ONC estimated total costs from its rule will range from $478 million to $1.6 billion for providers.
Health plan provisions in the final rules include:
- Requiring Medicare Advantage (MA), Medicaid, the Children’s Health Insurance Program (CHIP) and federal marketplace plans to share — by Jan. 1, 2021 — claims, cost and health information data electronically with patients
- Allowing patients to access their data through any third-party application of their choosing
- Requiring CMS-regulated health plans (not individual-insurance plans in the federal marketplace) to make provider directory information publicly available via a standards-based application programming interface (API) by Jan. 1, 2021
- Requiring CMS-regulated plans to allow patients to take their clinical data with them starting Jan. 1, 2022 as they move to other health plans to help create a cumulative health record with their new payer
CMS estimated that complying with the new requirements will cost health plans $84.6 million per year.

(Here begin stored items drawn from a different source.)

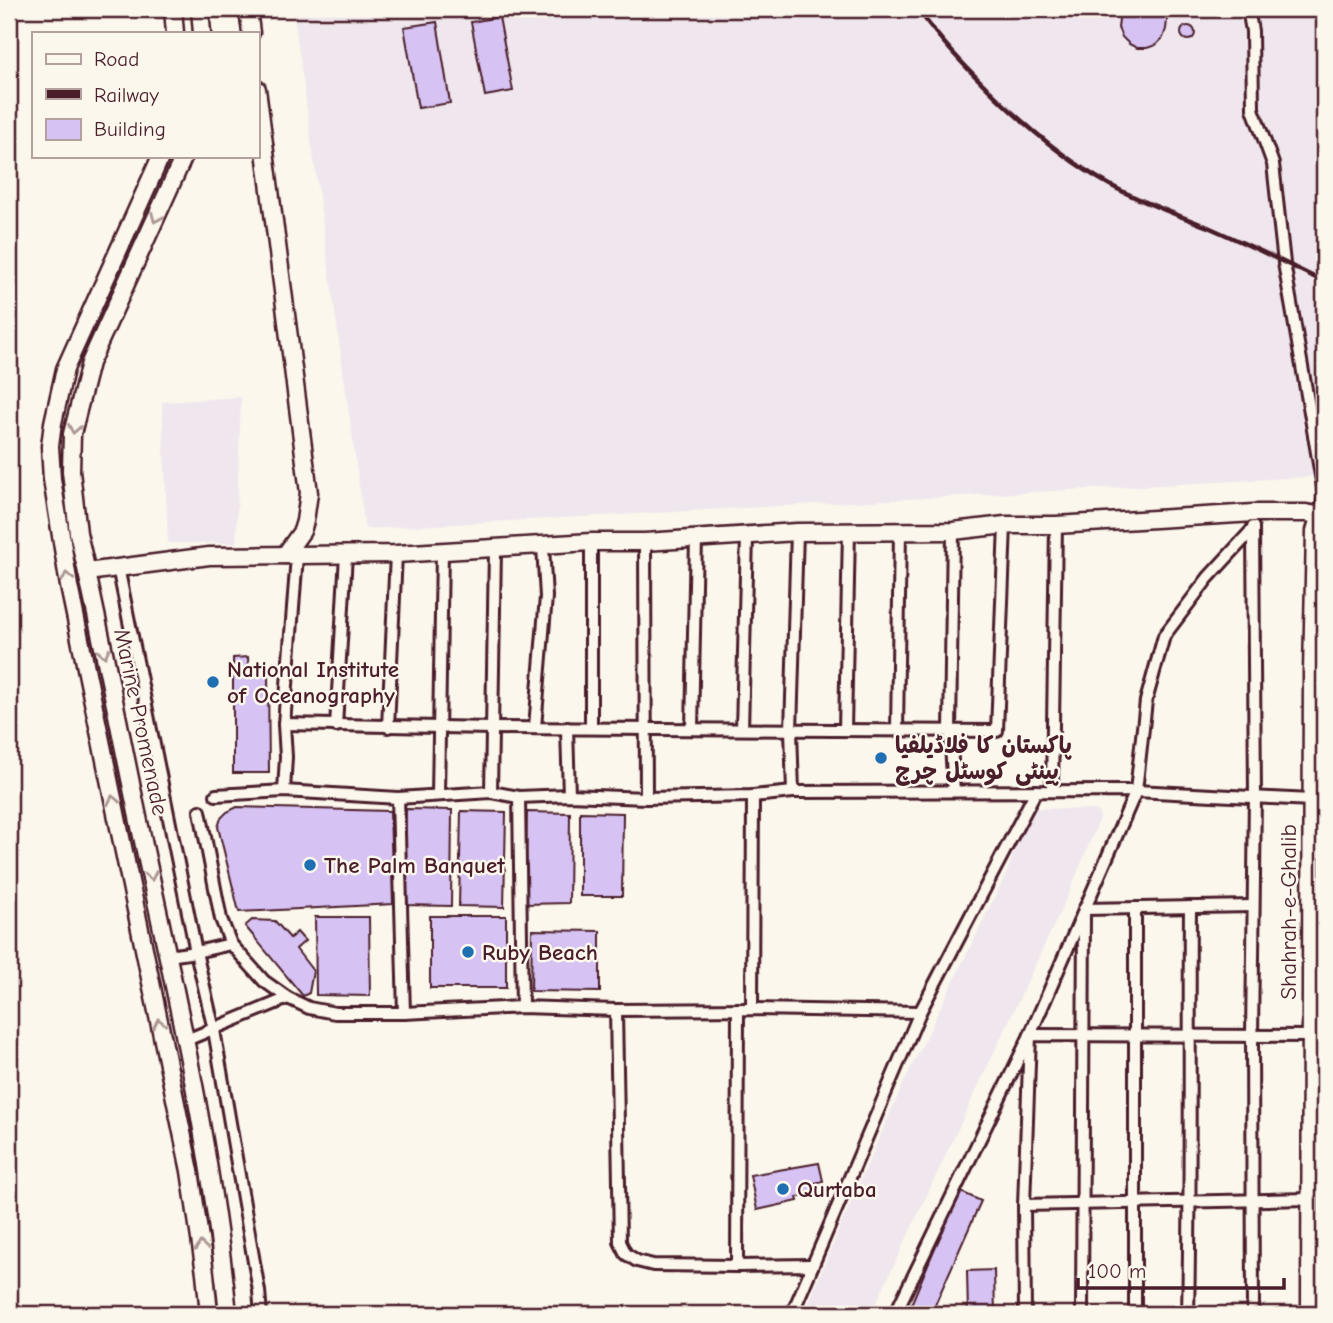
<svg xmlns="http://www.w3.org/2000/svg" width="1333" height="1323" font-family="'Comic Neue','Playpen Sans Arabic',sans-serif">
<rect width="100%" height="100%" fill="#fbf7ec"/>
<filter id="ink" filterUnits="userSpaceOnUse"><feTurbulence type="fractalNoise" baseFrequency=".0143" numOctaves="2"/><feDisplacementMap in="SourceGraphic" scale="14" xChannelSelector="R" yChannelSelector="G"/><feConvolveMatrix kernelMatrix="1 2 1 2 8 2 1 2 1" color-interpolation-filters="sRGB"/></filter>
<g filter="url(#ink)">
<!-- built -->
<g fill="#f0e7ee">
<polygon points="293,9 1324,9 1324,476 365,529"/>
<polygon points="241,397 236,543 168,543 162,402"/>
<polygon points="1032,808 1097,810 1100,818 1069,893 871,1314 804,1314 838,1231 903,1084 1007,872 1029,812"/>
</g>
<!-- building -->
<g fill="#d6c2f3" stroke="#4a1f2b" stroke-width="2">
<polygon points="1123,9 1161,9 1167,20 1166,29 1163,38 1156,45 1147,48 1137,48 1129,44 1122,37 1118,28 1119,19"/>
<polygon points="499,17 513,91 485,96 471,22"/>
<polygon points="437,22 450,103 418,108 404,27"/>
<circle cx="1188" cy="33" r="7"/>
<polygon points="248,657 249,673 268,673 269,773 233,773 233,658"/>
<polygon points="237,807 390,811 393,904 239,912 218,827 221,818 227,812"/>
<polygon points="406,809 452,810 451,906 404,905"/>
<polygon points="461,811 506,812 504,907 459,906"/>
<polygon points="527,812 570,813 569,903 525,904"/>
<polygon points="580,812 623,813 622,896 580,896"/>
<rect x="430" y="916" width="76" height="72"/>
<polygon points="315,917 369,917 370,996 316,995"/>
<polygon points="252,920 275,921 290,938 297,932 305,941 296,949 313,971 309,993 303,996 245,926"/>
<polygon points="532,930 600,931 600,992 531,991"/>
<polygon points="819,1163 823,1181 811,1184 813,1195 797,1197 798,1201 757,1210 750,1175"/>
<polygon points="959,1191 981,1201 931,1314 907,1314"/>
<polygon points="994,1270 995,1314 968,1314 967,1271"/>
</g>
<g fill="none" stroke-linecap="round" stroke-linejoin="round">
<defs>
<g id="street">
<polyline points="1248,9 1252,31 1253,109 1273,164 1284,263 1324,493 1323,503 1317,515"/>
<polyline points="1253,527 1255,796 1252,1036 1253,1314"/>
<polyline points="953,531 950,730 954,791"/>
<polyline points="591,542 591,728"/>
<polyline points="645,542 646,798"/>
<polyline points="118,567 196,952 214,1030 259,1291 261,1314"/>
<polyline points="284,724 492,728 997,731 1005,525"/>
<polyline points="336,726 346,555"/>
<polyline points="388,727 396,554"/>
<polyline points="535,727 546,597 543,546"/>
<polyline points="567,728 569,795"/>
<polyline points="692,729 696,538"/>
<polyline points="742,729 747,536"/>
<polyline points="845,730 849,530"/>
<polyline points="897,730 900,531"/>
<polyline points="284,791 286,757 284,724 297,556"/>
<polyline points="1052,791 1056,525"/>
<polyline points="491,792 495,549"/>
<polyline points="793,792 791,730 797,532"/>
<polyline points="216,795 284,791 398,798 491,792 519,797 569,795 646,798 753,796 793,792 1136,791 1311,800"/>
<polyline points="438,795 442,552"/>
<polyline points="519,797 522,1007"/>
<polyline points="398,798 404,1013"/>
<polyline points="200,811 221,919 231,944 264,981 288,998 309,1008 335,1013 404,1013 522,1007 616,1010 752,1009 920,1012"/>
<polyline points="168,956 196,952 231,944"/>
<polyline points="752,1009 753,796"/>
<polyline points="616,1010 620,1242 626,1254 637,1261 653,1265 737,1266 813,1265"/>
<polyline points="184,1041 288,998"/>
<polyline points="1024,1205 1310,1199"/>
<polyline points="737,1266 738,1009"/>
<polyline points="792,1314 920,1012 1036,791"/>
<polyline points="895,1314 1030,1035 1136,791 1146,701 1164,636 1208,578 1253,529"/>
<polyline points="1025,1314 1024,1205 1030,1035 1310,1036"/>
<polyline points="1082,1314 1084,909 1253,906"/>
<polyline points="1135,1314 1135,908"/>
<path d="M 1188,1314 C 1191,1179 1189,1043 1190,907"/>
</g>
<g id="secondary">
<polyline points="173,9 175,33"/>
<polyline points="200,9 202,33"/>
<polyline points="248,9 251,33"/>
<polyline points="257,89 309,493 305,521 302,531 285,555"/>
<polyline points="161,156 65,369 53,423 50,446 52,479 69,586 190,1171 205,1273 209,1314"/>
<path d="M 184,156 L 90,363 L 72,434 L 71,471 L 78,533 C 103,640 123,748 146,855 C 179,1007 213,1160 228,1314"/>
<polyline points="87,572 209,556 396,554 591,542 645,542 797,532 953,531 1005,525 1056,525 1254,513 1306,513 1317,515 1324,523"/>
<polyline points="1310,1314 1312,672 1315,531 1319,518"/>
</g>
</defs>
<!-- street casing -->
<use href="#street" stroke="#4a1f2b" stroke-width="16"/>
<!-- secondary casing -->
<use href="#secondary" stroke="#4a1f2b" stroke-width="21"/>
<!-- street -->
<use href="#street" stroke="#fbf7ec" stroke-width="10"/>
<!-- secondary -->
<use href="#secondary" stroke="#fbf7ec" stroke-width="16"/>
<!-- rail -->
<path stroke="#4a1f2b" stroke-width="4.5" d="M 918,9 C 935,34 955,56 977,78 C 1016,118 1060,157 1110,185 C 1141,202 1175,214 1208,227 C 1247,244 1286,263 1324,282"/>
</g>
<!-- one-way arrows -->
<defs><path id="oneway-chevron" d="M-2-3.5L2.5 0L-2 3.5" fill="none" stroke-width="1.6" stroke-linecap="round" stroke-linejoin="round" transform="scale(1.75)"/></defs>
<g stroke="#ab9695">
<use href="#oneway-chevron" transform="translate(156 218) rotate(114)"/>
<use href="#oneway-chevron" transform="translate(74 429) rotate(100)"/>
<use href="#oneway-chevron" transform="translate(67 577) rotate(-101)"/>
<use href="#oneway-chevron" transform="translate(104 653) rotate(78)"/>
<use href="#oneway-chevron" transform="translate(113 800) rotate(-102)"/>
<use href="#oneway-chevron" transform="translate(151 876) rotate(78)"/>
<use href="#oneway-chevron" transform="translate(159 1023) rotate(-102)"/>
<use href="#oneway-chevron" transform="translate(201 1246) rotate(-98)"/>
</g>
</g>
<!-- markers -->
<g fill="#1f6fb2" stroke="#fbf7ec" stroke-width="2.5">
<circle cx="213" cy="682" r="7"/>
<circle cx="881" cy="758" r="7"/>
<circle cx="310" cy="865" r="7"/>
<circle cx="468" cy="952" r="7"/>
<circle cx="783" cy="1189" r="7"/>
</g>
<g text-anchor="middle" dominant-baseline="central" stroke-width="5" stroke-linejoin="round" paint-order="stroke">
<!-- poi labels -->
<g font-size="23" font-weight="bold" fill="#4a1f2b" stroke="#fbf7ec" text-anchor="start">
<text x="227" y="669">National Institute<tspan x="227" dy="26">of Oceanography</tspan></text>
<text x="895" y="745">پاکستان کا فلاڈیلفیا<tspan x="895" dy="26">پینٹی کوسٹل چرچ</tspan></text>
<text x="324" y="865">The Palm Banquet</text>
<text x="482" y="952">Ruby Beach</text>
<text x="797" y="1189">Qurtaba</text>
</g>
<!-- street labels -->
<g font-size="23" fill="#4a1f2b" stroke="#fbf7ec">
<text transform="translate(141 722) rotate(78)">Marine Promenade</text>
<text transform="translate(1288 912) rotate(-90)">Shahrah-e-Ghalib</text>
</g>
</g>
<!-- margin -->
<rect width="1333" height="1323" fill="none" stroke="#fbf7ec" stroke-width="35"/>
<rect x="18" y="18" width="1298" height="1288" fill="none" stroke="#4a1f2b" stroke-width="2.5" filter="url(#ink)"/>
<!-- legend -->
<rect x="32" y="32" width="228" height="126" fill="#fbf7ec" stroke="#b4a19f" stroke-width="2"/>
<rect x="46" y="54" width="35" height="10" fill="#fbf7ec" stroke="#b4a19f" stroke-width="2"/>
<text x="94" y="66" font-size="21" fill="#4a1f2b">Road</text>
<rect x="46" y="89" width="35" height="10" fill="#4a1f2b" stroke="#b4a19f" stroke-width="2"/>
<text x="94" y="102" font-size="21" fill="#4a1f2b">Railway</text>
<rect x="46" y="119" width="35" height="21" fill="#d6c2f3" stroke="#b4a19f" stroke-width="2"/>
<text x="94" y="136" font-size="21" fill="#4a1f2b">Building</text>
<!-- scale -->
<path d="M1078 1278v10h206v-10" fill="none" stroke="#4a1f2b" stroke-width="3.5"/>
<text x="1088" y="1278" font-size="21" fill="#4a1f2b" stroke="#fbf7ec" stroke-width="5" paint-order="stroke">100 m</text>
</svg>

Proposed provisions get dropped
The final rules dropped some provisions that were included in the proposed versions of the rules.
CMS dropped a proposal to require MA, Medicaid managed care, CHIP managed care and federal marketplace plans to participate in a trusted exchange network, citing concerns over the lack of an existing, agreed-to framework.
Instead of being included in the patient-accessible API, provider directory information must be included in the public-facing provider directory API. Similarly, pharmacy directory information must be included in Medicare Part D plans’ provider directory API instead of in the patient-accessible API.
CMS did not finalize a requirement for hospitals to include a diagnosis in the patient event notifications required by the rules. However, providers may choose to add that information.
Hospitals generally support the rules, but have qualms
Hospital advocates generally supported the rules, but some raised concerns that privacy protections were insufficient.
Rick Pollack, president and CEO of the American Hospital Association, said the ONC final rule failed “to protect consumers’ most sensitive information about their personal health.”
“The rule lacks the necessary guardrails to protect consumers from actors such as third-party apps that are not required to meet the same stringent privacy and security requirements as hospitals,” Pollack said. “This could lead to third-party apps using personal health information in ways in which patients are unaware.”
Similarly, Chip Kahn, president and CEO of the Federation of American Hospitals, said the CMS rule lacked vital app security for patients.
“At a time when almost all of one’s personal information is accessible on your phone, patients deserve the same convenience for their healthcare needs,” Kahn said. “But we owe it to patients to protect their privacy and security. This regulation does not meet that test.”
Blair Childs, senior vice president for Premier, a hospital quality alliance, raised similar concerns about app privacy but also hailed some provisions.
“We are encouraged that the final ONC rule requires EHR [electronic health record] vendors to be more transparent in their business practices, attest that they will not engage in ‘information blocking’ and successfully test the real-world use of interoperable technology in the type of setting where it would be marketed,” Childs said.